At the Salty Oyster, a guy in a green wig is staring at me across the bar and then comes over with a big grin, asking if we are from OLOH. His name is Derek and his mom works with my amazing cousin Julie (one of our favorite blog commenters) in Ohio. Jules wanted to send us some St. Patrick’s Day love so she got this…leprechaun…to leave us a margarita kit and a couple of green wigs on our boat while we were away. What a great guy, too, for making it happen. My instinct was to invite him and his two friends back for a cocktail, but we made a commitment to ourselves and our guests that we can no longer have anyone on the boat that we don’t know which is really not easy. It kills me because this guy is so nice and went out of his way to do something great for strangers. I tell him and he understands, but I feel like a real jerk. This is one we’ll have to pay forward. Thanks, Julie and Derek for the green love!

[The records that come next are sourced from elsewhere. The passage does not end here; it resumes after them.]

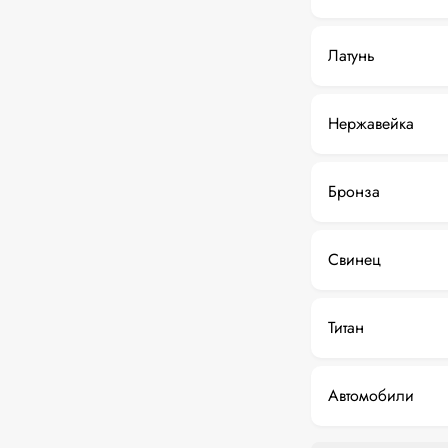
Латунь
Нержавейка
Бронза
Свинец
Титан
Автомобили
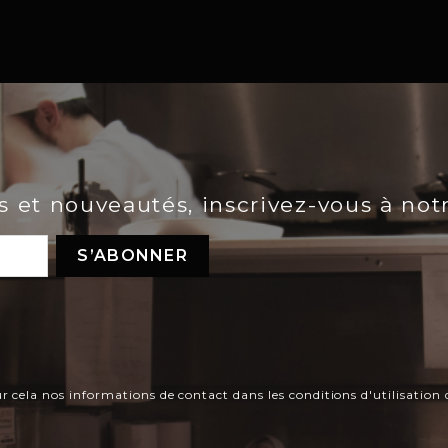
es et nouveautés, inscrivez-vous à not
ela nos informations de contact dans les conditions d'utilisation d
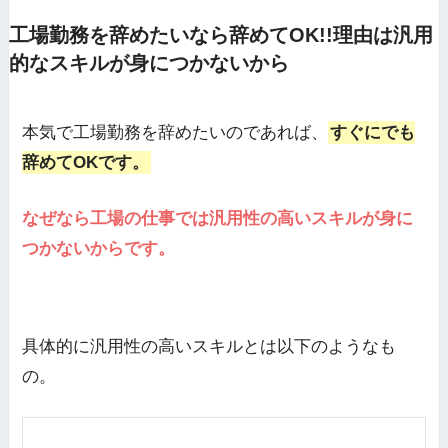
工場勤務を辞めたいなら辞めてOK!!理由は汎用
的なスキルが身につかないから
本気で工場勤務を辞めたいのであれば、
すぐにでも
辞めてOKです。
なぜなら工場の仕事では汎用性の高いスキルが身に
つかないからです。
具体的に汎用性の高いスキルとは以下のようなも
の。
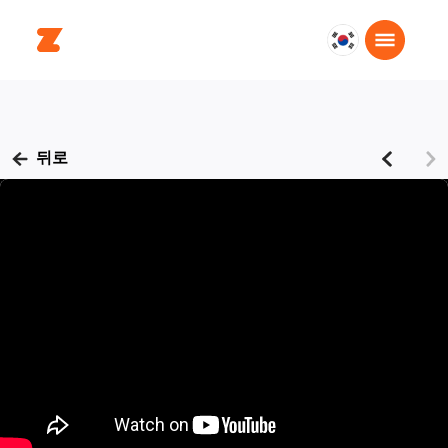
대
한
민
국
한
뒤로
국
어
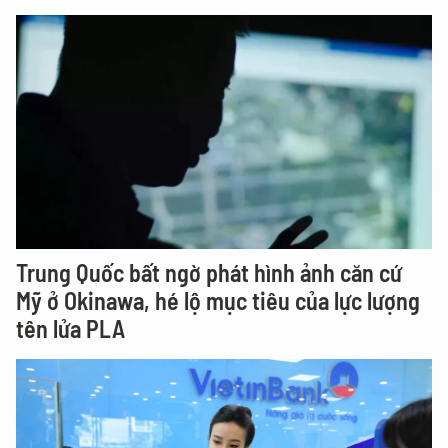
Trung Quốc bất ngờ phát hình ảnh căn cứ
Mỹ ở Okinawa, hé lộ mục tiêu của lực lượng
tên lửa PLA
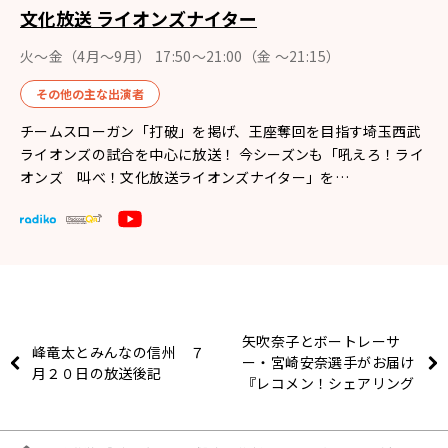
文化放送 ライオンズナイター
火～金（4月〜9月） 17:50～21:00（金 ～21:15）
その他の主な出演者
チームスローガン「打破」を掲げ、王座奪回を目指す埼玉西武
ライオンズの試合を中心に放送！ 今シーズンも「吼えろ！ライ
オンズ 叫べ！文化放送ライオンズナイター」を…
矢吹奈子とボートレーサ
峰竜太とみんなの信州 ７
ー・宮崎安奈選手がお届け
月２０日の放送後記
『レコメン！シェアリング
「アイアム ア ボートレー
サー」』8/5（月）から
『レコメン！』内で放送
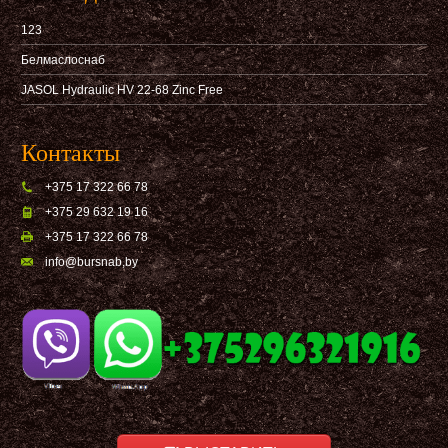
123
Белмаслоснаб
JASOL Hydraulic HV 22-68 Zinc Free
Контакты
+375 17 322 66 78
+375 29 632 19 16
+375 17 322 66 78
info@bursnab,by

Back at the boat, we settle in for some Irish fixin’s and some good Irish Whiskey. There’s enough food for about 20 people! After we finish feasting and begin to settle in, we pop on the news and learn that West Virginia is the last state to report coronavirus cases and now it’s in all 50 states. I got a text from my nephew, who lives in Santa Monica, alerting us that California has ordered all their nearly 40 million residents to shelter in place. This is just astounding. I can almost hear the panic in his text. He’s sure he’s going to lose his job, and he’ll have a tough time getting by if that happens. A lot of people are going to be in the same awful predicament. The treasury secretary is warning that there could be a 20% unemployment rate as they try and get a 1 trillion dollar stimulus package happening. Let’s hope it will go to the folks who are actually going to be out of their jobs and will need assistance to pay rent and feed their families!

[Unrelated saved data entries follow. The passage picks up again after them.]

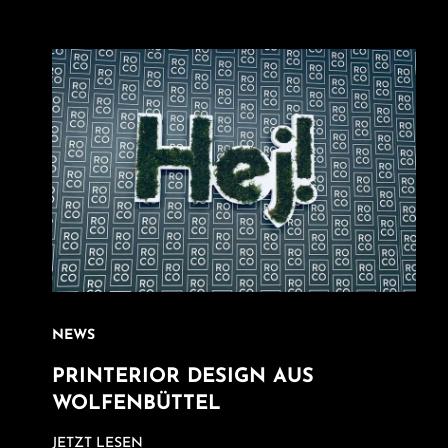
NEWS
PRINTERIOR DESIGN AUS
WOLFENBÜTTEL
JETZT LESEN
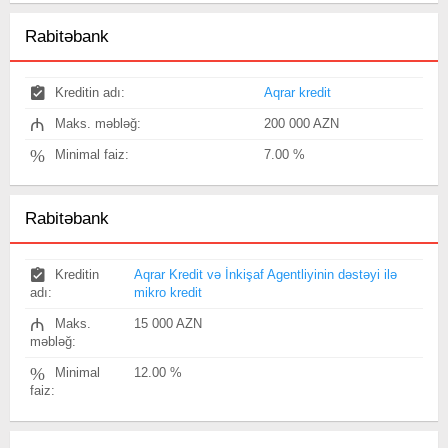
Rabitəbank
Kreditin adı:
Aqrar kredit
₼
Maks. məbləğ:
200 000 AZN
%
Minimal faiz:
7.00 %
Rabitəbank
Kreditin
Aqrar Kredit və İnkişaf Agentliyinin dəstəyi ilə
adı:
mikro kredit
₼
Maks.
15 000 AZN
məbləğ:
%
Minimal
12.00 %
faiz:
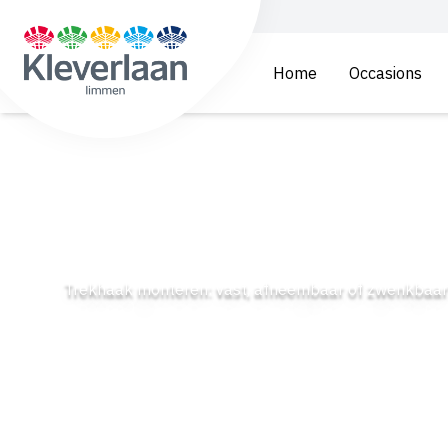
Home
Occasions
Trekhaak monteren: vast, afneembaar of zwenkbaar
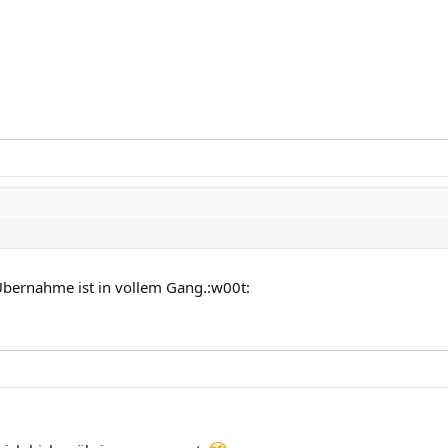
Übernahme ist in vollem Gang.:w00t:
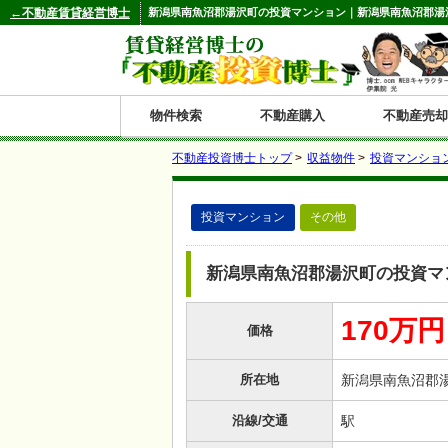
←不動産賃貸経営博士
新潟県南魚沼郡湯沢町の投資マンション｜新潟県南魚沼郡湯沢
物件検索
不動産購入
不動産売却
不動産投資博士トップ
>
収益物件
>
投資マンショ
都道府県別の収益物件一覧
投資マンション
その他
北
東
関
信
東
関
中
九
神奈川
和歌山
鹿児島
青森
秋田
岩手
宮城
山形
福島
東京
埼玉
千葉
茨城
栃木
群馬
新潟
富山
石川
福井
長野
山梨
静岡
愛知
岐阜
三重
大阪
兵庫
京都
滋賀
奈良
鳥取
岡山
島根
広島
山口
香川
徳島
愛媛
高知
福岡
佐賀
長崎
熊本
大分
宮崎
沖縄
海
北
東
州・
海
西
国・
州
新潟県南魚沼郡湯沢町の投資マ
道
北
四
170万円
価格
陸
国
所在地
新潟県南魚沼郡
沿線/交通
駅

The evening winds down and the four of us sit together in the salon for one last nightcap. My thoughts wander to my gregarious, warm, and welcoming Irish family in Ohio. There’s a closet in the back room of the old house my grandparents owned which my aunt now owns. On the floor, beneath the coats, the clutter and the what-for, sit bottles and bottles of Irish Whiskey. Sharing them on special occasions and particularly on this day always felt like a rite of passage, an honor even. The closet door would open, a weathered hand would reach down and pull up a random bottle — Tullamore, Jameson, Bushmills, Connemara, or some other. The thud of the bottle firmly placed on the ancient, oak table and the softly blurred, scrubbed-too-much juice glasses clinking together is as familiar as the sound of a knock on the battered, old, paint-cracked front door and the creaking hello of its tired hinges, opening to welcome every person, Irish or not. As A.J. poured us the last drops of our Irish Whiskey, we raised our glasses and then sat together in the silence, finding our own memories so as to shoo away the flies of indecision.